Natasha: “I’ve never worked with anyone like that before and was so excited. First thing I learned was how to make a scene real and find something in real life to bring there. And little things, like jiggling your foot. We’ve all learned to keep our feet still.”
Jeff: “I was worried I wasn’t talented enough. I knew Chris [Zinovitch]. He knew what I could do. But from the first time I met Spider, I thought this guy is great. He became like another parent to us. I’ve learned that it is more beneficial to me and the audience to react in the moment and to say my line like it’s for the first time, and not just speak words at each other.”
Dillon: “It was interesting and new every time – the same show but always different, always in the moment. I play an abusive character and left rehearsal for two weeks constantly angry, but I worked with Spider on how to disconnect. I didn’t know where the anger was coming from and made it go away.

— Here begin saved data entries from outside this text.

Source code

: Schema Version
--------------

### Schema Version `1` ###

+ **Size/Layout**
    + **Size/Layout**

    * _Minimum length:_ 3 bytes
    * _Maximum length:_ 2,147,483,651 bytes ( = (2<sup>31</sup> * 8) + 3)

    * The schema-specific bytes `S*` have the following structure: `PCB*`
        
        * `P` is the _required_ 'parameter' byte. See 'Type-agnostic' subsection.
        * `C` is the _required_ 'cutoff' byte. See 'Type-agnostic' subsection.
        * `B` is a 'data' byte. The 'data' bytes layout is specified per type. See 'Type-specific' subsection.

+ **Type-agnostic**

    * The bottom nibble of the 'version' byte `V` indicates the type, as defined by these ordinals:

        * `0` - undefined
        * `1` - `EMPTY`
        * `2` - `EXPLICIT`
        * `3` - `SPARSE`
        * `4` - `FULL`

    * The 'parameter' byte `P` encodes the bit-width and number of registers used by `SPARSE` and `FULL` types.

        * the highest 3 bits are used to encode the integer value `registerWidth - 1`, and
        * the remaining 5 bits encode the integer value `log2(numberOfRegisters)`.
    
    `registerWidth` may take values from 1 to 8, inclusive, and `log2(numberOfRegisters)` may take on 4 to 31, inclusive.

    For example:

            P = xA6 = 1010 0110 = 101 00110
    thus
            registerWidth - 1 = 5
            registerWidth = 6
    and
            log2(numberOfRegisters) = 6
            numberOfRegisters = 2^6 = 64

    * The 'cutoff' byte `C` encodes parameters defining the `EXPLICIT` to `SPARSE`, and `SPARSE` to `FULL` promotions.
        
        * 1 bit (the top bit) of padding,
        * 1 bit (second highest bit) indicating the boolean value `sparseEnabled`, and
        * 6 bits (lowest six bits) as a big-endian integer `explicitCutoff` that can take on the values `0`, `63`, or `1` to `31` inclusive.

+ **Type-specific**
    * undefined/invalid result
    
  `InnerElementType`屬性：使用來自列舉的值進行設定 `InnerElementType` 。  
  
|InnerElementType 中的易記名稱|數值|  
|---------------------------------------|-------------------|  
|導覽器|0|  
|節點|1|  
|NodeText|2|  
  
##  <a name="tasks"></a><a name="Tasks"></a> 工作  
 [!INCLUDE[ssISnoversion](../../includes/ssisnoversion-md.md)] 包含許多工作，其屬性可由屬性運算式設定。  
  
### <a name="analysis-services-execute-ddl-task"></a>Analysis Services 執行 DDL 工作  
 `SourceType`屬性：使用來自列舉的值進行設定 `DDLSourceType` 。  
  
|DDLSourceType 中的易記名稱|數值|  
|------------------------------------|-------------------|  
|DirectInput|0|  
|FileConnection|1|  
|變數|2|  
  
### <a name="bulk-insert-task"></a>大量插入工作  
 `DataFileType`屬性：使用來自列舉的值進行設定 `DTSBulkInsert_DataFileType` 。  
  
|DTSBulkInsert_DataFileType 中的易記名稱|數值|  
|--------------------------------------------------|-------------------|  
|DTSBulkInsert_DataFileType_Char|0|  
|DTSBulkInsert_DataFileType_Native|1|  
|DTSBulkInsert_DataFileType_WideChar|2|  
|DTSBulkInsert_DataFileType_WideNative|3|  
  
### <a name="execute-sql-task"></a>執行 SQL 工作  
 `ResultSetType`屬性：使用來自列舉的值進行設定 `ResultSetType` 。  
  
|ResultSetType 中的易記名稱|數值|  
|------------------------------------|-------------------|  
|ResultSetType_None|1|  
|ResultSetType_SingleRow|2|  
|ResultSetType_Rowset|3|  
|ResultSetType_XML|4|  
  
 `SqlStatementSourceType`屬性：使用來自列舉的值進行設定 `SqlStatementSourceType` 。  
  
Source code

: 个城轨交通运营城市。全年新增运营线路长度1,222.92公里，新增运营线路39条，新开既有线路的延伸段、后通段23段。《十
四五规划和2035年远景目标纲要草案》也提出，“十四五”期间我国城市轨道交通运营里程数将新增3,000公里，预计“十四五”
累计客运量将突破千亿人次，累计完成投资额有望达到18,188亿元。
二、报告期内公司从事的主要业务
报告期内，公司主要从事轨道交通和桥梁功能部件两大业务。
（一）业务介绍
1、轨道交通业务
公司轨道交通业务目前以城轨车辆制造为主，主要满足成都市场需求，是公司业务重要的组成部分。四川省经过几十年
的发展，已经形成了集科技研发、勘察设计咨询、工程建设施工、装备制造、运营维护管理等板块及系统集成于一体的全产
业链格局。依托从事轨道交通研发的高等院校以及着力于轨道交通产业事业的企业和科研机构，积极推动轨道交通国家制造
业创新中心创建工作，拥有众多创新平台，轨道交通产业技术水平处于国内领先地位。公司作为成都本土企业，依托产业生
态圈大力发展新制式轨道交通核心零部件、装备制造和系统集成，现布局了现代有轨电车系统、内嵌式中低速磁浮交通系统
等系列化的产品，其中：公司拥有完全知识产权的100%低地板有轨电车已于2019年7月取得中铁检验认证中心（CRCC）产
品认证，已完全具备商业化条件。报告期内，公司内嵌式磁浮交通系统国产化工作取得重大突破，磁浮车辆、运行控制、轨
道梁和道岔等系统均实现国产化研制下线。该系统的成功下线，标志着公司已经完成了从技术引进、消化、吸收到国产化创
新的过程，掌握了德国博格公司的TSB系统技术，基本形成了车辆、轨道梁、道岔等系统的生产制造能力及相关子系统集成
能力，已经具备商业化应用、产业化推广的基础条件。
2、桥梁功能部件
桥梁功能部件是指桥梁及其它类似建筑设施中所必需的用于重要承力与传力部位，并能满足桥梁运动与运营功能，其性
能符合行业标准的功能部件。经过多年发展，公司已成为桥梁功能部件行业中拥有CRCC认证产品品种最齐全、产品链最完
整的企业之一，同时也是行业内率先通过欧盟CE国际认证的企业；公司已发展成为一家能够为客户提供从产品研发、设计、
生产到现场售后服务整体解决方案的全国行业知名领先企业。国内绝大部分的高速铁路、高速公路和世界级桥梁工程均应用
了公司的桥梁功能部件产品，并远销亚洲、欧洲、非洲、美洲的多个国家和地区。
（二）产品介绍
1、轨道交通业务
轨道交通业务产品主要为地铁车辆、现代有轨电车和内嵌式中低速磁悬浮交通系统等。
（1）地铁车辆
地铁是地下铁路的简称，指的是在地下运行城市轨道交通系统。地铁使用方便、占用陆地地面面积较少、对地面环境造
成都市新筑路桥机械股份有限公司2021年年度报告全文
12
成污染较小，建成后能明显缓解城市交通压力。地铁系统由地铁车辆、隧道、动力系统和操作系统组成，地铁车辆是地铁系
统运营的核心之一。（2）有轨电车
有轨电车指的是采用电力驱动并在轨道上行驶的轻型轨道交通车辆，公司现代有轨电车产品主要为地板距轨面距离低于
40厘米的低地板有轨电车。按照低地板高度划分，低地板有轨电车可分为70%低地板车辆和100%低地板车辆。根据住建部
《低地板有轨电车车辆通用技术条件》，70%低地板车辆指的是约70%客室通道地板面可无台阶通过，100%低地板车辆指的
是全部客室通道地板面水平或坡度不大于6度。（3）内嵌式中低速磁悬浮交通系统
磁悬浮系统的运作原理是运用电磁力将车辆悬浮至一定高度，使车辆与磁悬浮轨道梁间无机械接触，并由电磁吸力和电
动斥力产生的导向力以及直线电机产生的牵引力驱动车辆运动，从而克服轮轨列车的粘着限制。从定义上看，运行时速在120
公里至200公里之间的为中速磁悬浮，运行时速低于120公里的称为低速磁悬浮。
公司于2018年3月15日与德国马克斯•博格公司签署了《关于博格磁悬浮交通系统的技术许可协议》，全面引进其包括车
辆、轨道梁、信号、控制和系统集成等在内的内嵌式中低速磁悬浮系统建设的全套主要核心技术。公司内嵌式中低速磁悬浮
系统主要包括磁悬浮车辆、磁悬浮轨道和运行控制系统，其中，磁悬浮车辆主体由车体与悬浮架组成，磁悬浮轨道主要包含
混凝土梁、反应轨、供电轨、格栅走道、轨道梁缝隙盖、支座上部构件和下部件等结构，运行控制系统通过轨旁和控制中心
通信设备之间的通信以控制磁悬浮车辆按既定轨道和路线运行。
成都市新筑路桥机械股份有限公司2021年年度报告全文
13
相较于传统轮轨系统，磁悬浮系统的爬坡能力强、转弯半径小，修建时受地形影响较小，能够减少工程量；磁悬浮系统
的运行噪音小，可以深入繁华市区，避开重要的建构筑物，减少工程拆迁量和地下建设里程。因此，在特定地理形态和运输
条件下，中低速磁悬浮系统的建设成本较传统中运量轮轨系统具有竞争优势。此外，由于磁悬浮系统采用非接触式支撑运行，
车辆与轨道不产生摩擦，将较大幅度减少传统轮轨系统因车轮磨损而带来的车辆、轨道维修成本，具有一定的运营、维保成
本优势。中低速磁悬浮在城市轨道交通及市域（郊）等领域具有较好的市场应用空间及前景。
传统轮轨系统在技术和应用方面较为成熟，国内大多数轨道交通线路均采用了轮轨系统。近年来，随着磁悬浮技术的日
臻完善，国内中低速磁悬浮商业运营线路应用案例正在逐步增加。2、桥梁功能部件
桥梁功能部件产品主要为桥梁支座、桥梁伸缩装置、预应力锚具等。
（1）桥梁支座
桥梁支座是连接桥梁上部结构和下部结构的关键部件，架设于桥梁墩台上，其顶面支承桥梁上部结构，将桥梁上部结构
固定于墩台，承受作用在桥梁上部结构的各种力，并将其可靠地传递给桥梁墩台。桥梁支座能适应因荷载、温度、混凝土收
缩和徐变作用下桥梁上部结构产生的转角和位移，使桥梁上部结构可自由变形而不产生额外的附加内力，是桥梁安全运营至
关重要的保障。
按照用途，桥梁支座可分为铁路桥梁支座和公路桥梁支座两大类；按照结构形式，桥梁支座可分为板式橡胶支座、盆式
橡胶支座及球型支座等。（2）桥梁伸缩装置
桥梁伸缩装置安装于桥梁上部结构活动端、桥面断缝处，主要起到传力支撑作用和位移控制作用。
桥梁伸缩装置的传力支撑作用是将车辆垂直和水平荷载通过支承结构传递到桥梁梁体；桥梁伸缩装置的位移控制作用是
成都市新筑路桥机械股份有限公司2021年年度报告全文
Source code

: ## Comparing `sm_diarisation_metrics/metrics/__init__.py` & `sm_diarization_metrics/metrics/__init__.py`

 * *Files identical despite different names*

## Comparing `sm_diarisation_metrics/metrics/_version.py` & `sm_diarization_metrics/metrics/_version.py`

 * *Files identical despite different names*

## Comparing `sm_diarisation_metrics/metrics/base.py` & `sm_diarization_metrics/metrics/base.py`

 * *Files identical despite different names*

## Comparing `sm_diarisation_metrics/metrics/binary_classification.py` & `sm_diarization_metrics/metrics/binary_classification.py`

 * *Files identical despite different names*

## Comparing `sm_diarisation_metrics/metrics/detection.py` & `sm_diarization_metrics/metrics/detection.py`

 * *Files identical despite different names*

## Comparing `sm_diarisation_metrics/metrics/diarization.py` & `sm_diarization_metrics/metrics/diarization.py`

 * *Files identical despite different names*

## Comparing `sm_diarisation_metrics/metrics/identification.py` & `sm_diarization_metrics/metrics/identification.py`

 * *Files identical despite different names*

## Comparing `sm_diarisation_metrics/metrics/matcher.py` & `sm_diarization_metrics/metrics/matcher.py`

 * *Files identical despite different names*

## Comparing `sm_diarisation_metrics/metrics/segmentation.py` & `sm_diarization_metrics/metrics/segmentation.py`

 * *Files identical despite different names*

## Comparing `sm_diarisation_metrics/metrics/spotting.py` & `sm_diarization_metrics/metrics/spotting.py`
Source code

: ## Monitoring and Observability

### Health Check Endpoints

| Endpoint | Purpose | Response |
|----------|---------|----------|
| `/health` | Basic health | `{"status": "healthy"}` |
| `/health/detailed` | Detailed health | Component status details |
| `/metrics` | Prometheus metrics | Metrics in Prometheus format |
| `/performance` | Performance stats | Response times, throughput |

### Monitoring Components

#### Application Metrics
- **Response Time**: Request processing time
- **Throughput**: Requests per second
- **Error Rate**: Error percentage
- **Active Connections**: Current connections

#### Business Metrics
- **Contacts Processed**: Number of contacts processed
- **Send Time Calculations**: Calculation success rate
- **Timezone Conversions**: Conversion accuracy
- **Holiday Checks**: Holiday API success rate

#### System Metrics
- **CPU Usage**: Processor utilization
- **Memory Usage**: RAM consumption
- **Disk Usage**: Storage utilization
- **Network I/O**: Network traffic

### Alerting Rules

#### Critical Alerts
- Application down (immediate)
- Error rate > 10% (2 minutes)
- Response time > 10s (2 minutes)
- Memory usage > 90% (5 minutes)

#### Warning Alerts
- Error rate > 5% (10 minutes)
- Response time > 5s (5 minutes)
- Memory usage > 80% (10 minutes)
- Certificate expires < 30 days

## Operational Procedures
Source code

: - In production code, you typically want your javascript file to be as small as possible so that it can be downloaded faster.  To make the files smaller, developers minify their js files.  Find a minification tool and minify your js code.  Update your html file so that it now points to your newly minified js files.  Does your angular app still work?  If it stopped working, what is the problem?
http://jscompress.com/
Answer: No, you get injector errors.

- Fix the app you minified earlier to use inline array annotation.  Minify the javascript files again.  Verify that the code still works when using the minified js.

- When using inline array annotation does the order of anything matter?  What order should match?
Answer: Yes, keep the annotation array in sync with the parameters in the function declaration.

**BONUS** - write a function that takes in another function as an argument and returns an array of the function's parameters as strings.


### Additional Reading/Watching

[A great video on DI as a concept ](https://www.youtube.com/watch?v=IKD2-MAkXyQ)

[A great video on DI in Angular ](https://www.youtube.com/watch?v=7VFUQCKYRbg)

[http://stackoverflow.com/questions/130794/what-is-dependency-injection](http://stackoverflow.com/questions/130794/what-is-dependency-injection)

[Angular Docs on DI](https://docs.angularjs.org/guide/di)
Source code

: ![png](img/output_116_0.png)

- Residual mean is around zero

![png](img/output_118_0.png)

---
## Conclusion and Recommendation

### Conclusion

I can shut myself down and forget everything that happened in the last
10 minutes.”
Spider Duncan Christopher: “Dillon plays nine men in the show, a very tall order for character acting with some difficult emotional realities. Differentiation is what I teach, to have fun but leave the drama on stage. Acting is not easy and these kids put in very hard work to achieve this reality.”
Jeff: “I had the same problem as Dillon. I had to disassociate because I’d do the part and then just bawl. Now I get off the stage and I’m fine. I have become adept at listening to everyone on stage and reacting to everyone
on stage.”
Karter: “This was actually not my first time working with a New York director, but I just wanted to give the best performance I could. The main thing I hadn’t had before was the completely new approach to acting – living in the moment and being able to draw yourself in and out and keep repeating it. I can pull from that forever now.”
The interior character is what Christopher wanted to leave behind with his tight, close and grateful cast.
“I hope they become their own directors,” Christopher said. “This is what I wanted to come to do – to show what it means to really act on stage and to bring out truth and reality under imaginary circumstances. In the next show, they will know what to do to bring something to the table.”